(EXERCISE MATERIALS begins)
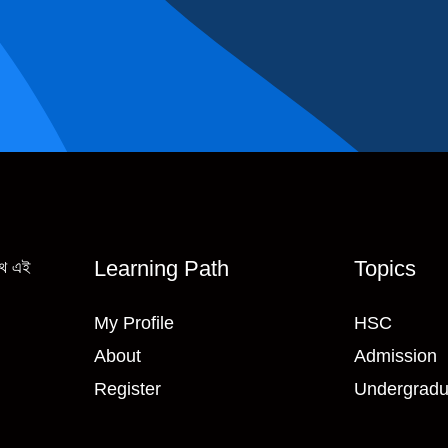
Learning Path
Topics
াথে এই
My Profile
HSC
About
Admission
Register
Undergradu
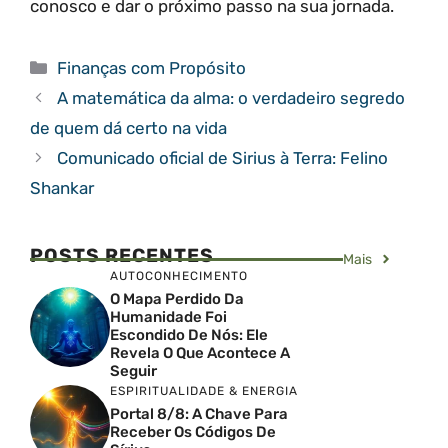
conosco e dar o próximo passo na sua jornada.
Categorias
Finanças com Propósito
A matemática da alma: o verdadeiro segredo
de quem dá certo na vida
Comunicado oficial de Sirius à Terra: Felino
Shankar
POSTS RECENTES
Mais
AUTOCONHECIMENTO
O Mapa Perdido Da
Humanidade Foi
Escondido De Nós: Ele
Revela O Que Acontece A
Seguir
ESPIRITUALIDADE & ENERGIA
Portal 8/8: A Chave Para
Receber Os Códigos De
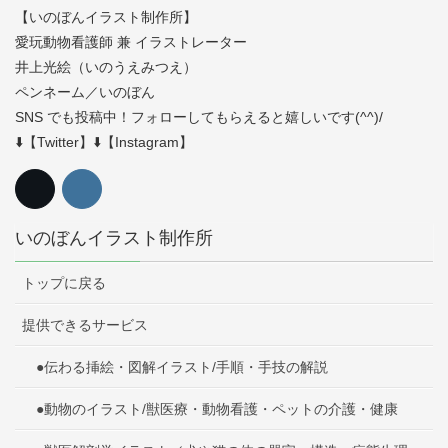
【いのぼんイラスト制作所】
愛玩動物看護師 兼 イラストレーター
井上光絵（いのうえみつえ）
ペンネーム／いのぼん
SNS でも投稿中！フォローしてもらえると嬉しいです(^^)/
⬇️【Twitter】⬇️【Instagram】
いのぼんイラスト制作所
トップに戻る
提供できるサービス
●伝わる挿絵・図解イラスト/手順・手技の解説
●動物のイラスト/獣医療・動物看護・ペットの介護・健康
(EXERCISE MATERIALS ends)
▸ TASK ITEM
Copy out every line of text from all the entries above, character for character, and leave the pictures out of your answer.

▸ RESULT OF THIS TASK
Learning Path
Topics
াথে এই
My Profile
HSC
About
Admission
Register
Undergradu
conosco e dar o próximo passo na sua jornada.
Categorias
Finanças com Propósito
A matemática da alma: o verdadeiro segredo
de quem dá certo na vida
Comunicado oficial de Sirius à Terra: Felino
Shankar
POSTS RECENTES
Mais
AUTOCONHECIMENTO
O Mapa Perdido Da
Humanidade Foi
Escondido De Nós: Ele
Revela O Que Acontece A
Seguir
ESPIRITUALIDADE & ENERGIA
Portal 8/8: A Chave Para
Receber Os Códigos De
【いのぼんイラスト制作所】
愛玩動物看護師 兼 イラストレーター
井上光絵（いのうえみつえ）
ペンネーム／いのぼん
SNS でも投稿中！フォローしてもらえると嬉しいです(^^)/
⬇️【Twitter】⬇️【Instagram】
いのぼんイラスト制作所
トップに戻る
提供できるサービス
●伝わる挿絵・図解イラスト/手順・手技の解説
●動物のイラスト/獣医療・動物看護・ペットの介護・健康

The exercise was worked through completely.